Aparecieron también coloridos relatos de abuelas. En Uruguay una señora cercó la vereda de su casa para poder tomar mate. En Buenos Aires, otra de 83 años se cruzó al parque frente a su edificio con una reposera a tomar sol. Esta semana, en un geriátrico de Belgrano, diecinueve personas dieron positivo en el test de coronavirus.
La culpa, la ternura y los distintos posicionamientos sobre el lugar que “los abuelos” ocupan en las familias tomaron por asalto la TV. y la radio.
Las personas mayores están siendo observadas y ya no tan solo para hablar de la jubilación, sino también para afianzar un estereotipo fuertemente arraigado.

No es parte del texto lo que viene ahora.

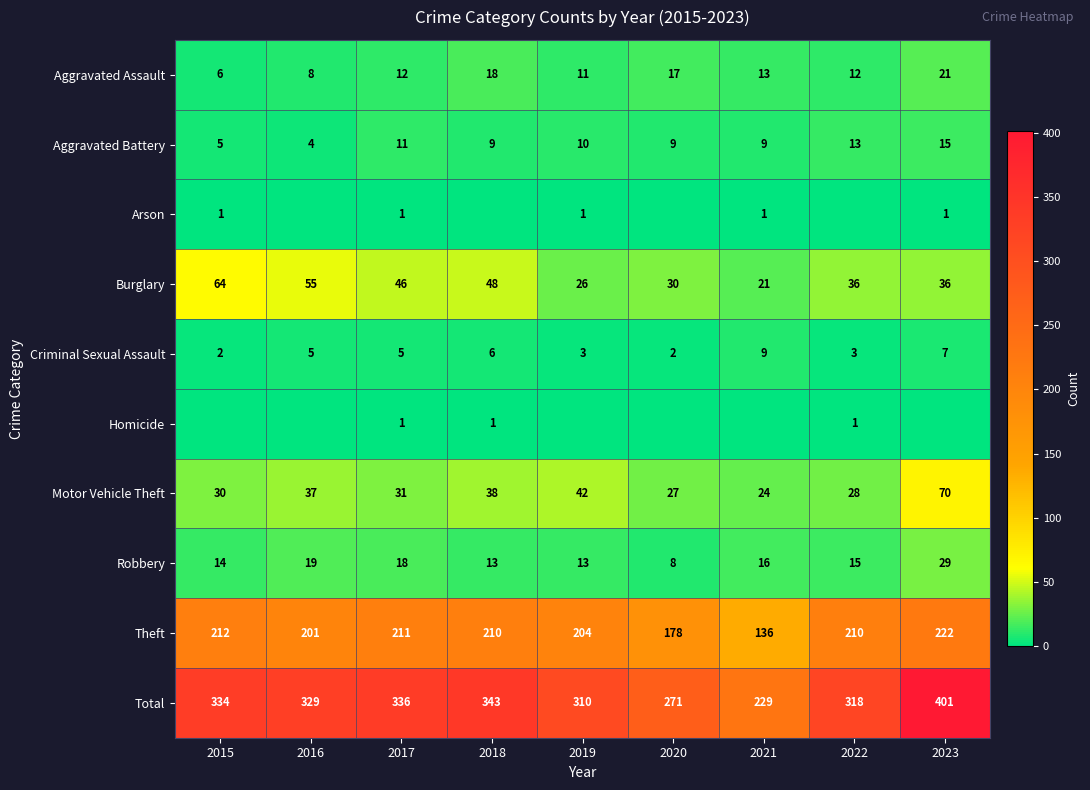

How many data points does each series have?

9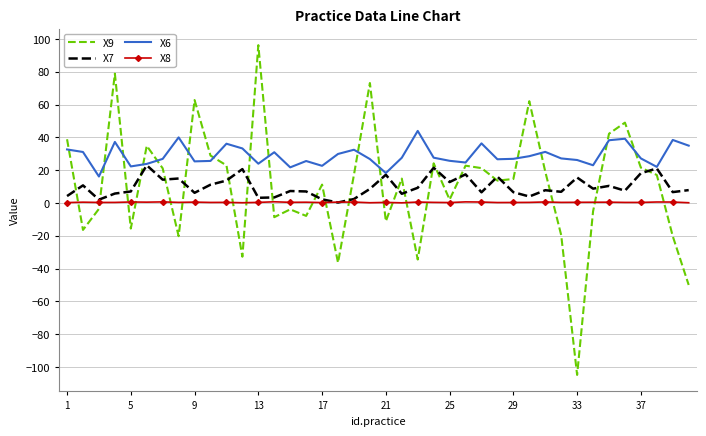

True or false: X8 and X6 intersect in this chart.

False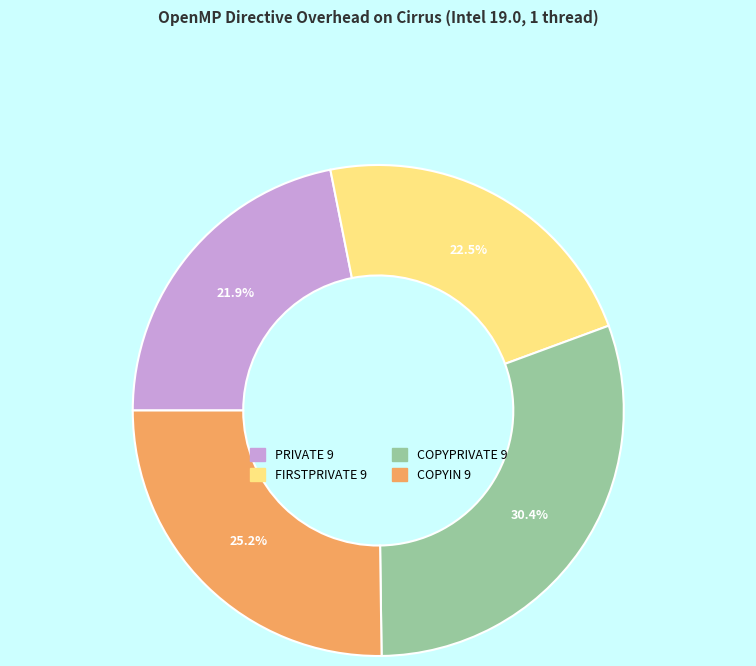

Is PRIVATE 9 the majority of the pie?

No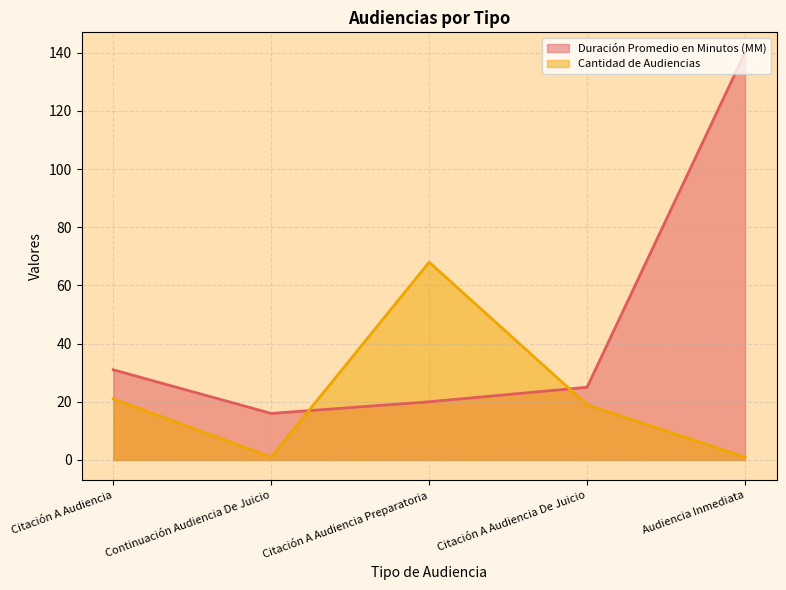

Rank the series by their maximum value, from lowest to highest.

Cantidad de Audiencias, Duración Promedio en Minutos (MM)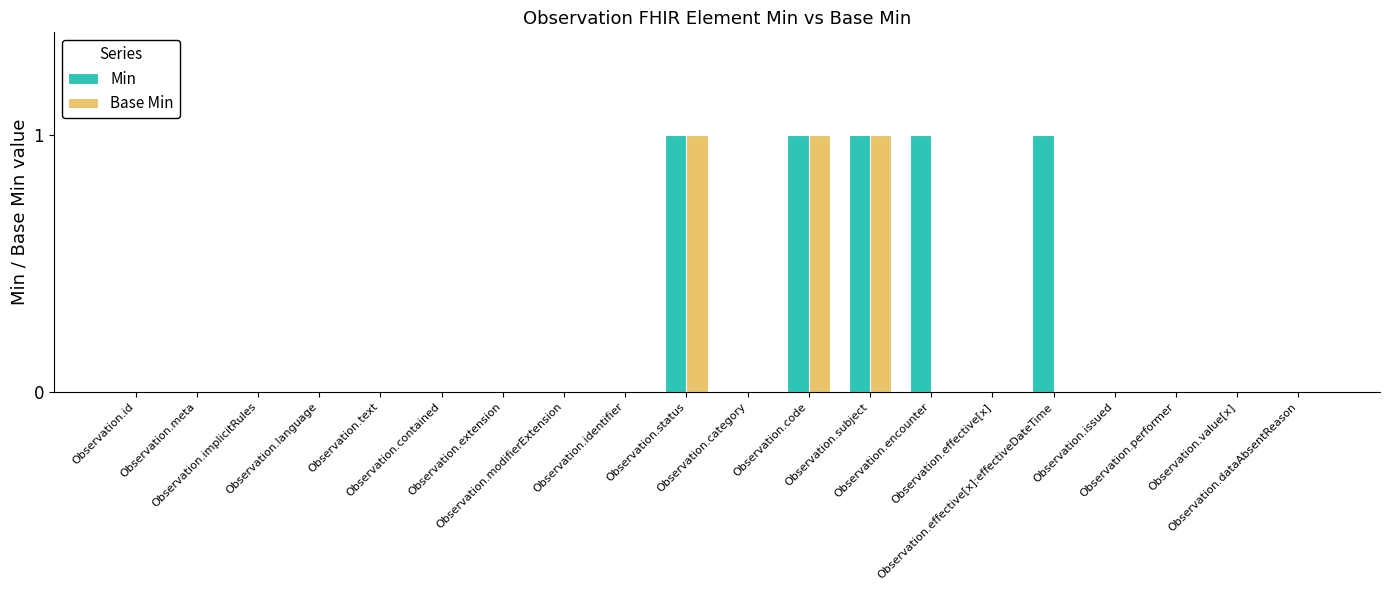

What are all the series names shown in the legend?

Min, Base Min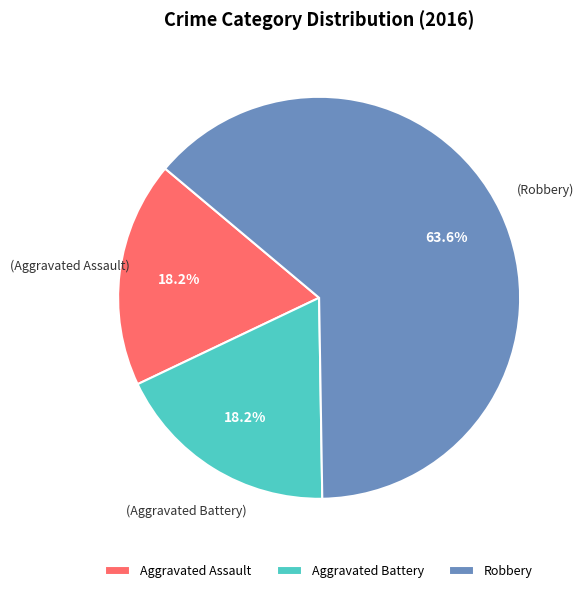

To the nearest percent, what percentage of the pie is Robbery?

64%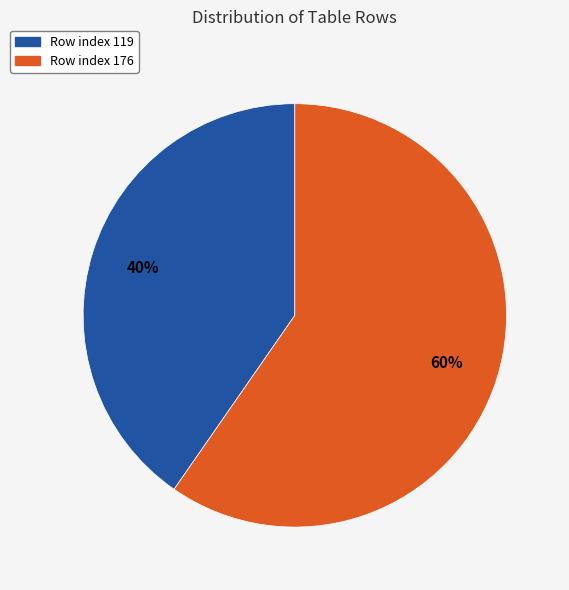

Count the number of slices in the pie.

2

Ser una persona mayor no parece ser posible de pensarse sin la figura de abuelo/a, sin infantilizar todas sus prácticas y verles como seres inferiores, como objetos de cuidado sin capacidad de decisión.
Ser abuelo representa el destino impuesto por una sociedad heteronormada, que sigue repitiendo incansablemente el mantra de la reproducción. Todas las personas tenemos que nacer, crecer, reproducirnos-ser productivos en general- , luego ser abuelos y morir. La vejez es un estadio que, gracias al avance en las condiciones de vida y de la ciencia, se hace cada vez más largo y necesita con urgencia ser repensado en su totalidad.
No se trata solamente del reclamo justo de los derechos económicos y sociales, sino de poder garantizar los derechos humanos básicos. De poder cambiar nuestra mirada sobre la vejez, para que deje de ser sinónimo de incapacidad.
Existe desde hace pocos años una Convención Interamericana de los derechos de las Personas Mayores, a la cual Argentina adhirió en 2017. Allí se retoman los avances en derechos humanos de la niñez, adolescencia, de las mujeres y la comunidad LGBT.
La vejez es entendida como una construcción social sobre el último estadio de la vida, aunque nos empeñamos en pensar este momento como un punto de llegada en el que las personas deben ser buenas, cariñosas y sumisas.
Ser viejo también es un disvalor para la sociedad de consumo-producción que aún ordena jerárquicamente a la ciudadanía, colocando al varón blanco joven y heterosexual en la cima de todas las potestades. La romantización de las abuelas cocinando hasta el último día de su vida y los relatos de abuelos jugando a la bocha están lejos de representar la realidad de los adultos mayores, más bien sirven para esconder las vulneración de derechos.
La familia es el lugar a donde se arroja la responsabilidad de ese adulto que ya no es productivo, en términos capacitistas en los que actualmente leemos a las personas. Son los descendientes quienes tienen la obligación de “hacerse cargo” de aquellas personas que se ven como una carga. Afectivamente se nos explica que así como ellos nos cuidaron de niños/as, nosotros tenemos que cuidarlos de grandes. El círculo de la vida.
El negocio de los geriátricos y las múltiples violaciones de derechos se muestra como realidad. Siempre acorde a lo que esa familia pueda pagar. O de otro modo, recae en las tareas de cuidado de las mujeres de cada familia la responsabilidad de los adultos mayores.
Decir abuelo a cualquier adulto mayor que vemos no es respetuoso ni cariñoso sino que da cuenta de nuestra visión compartida y estigmatizante de la vejez. Una persona es tipificada a simple vista solo por la edad que tiene y se anula su subjetividad, se la coloca en ese universo de representaciones que nos gusta tener sobre “los abuelos”.
Quienes transitamos otras construcciones familiares, quienes no entendemos los roles de paternar y maternar como destino divino elegimos también no ser abuelos de nadie. Y nuestros modos de vida no se diluyen con el tiempo, a pesar de que, por ejemplo, en el presente muchos adultos mayores gays y lesbianas viven en una suerte de segundo closet en la vejez. Porque la mirada estereotipada viene de la mano de la invisibilizacion de todo lo que no es la familia tradicional heterosexual.
Sentir ternura por “los abuelos”, pero no garantizar condiciones de vida digna ni respetar la autonomía es otro síntoma de nuestra época. A la vuelta de esta hipersensibilidad sobre la vejez están los derechos que aún faltan y la necesidad de pensar otro entramado social, político y económico para nuestro último estadío de vida.La pandemia nos muestra, como en un juego de espejos, las necesidades, los grupos vulnerados y sobre todo nuestra hipocresía.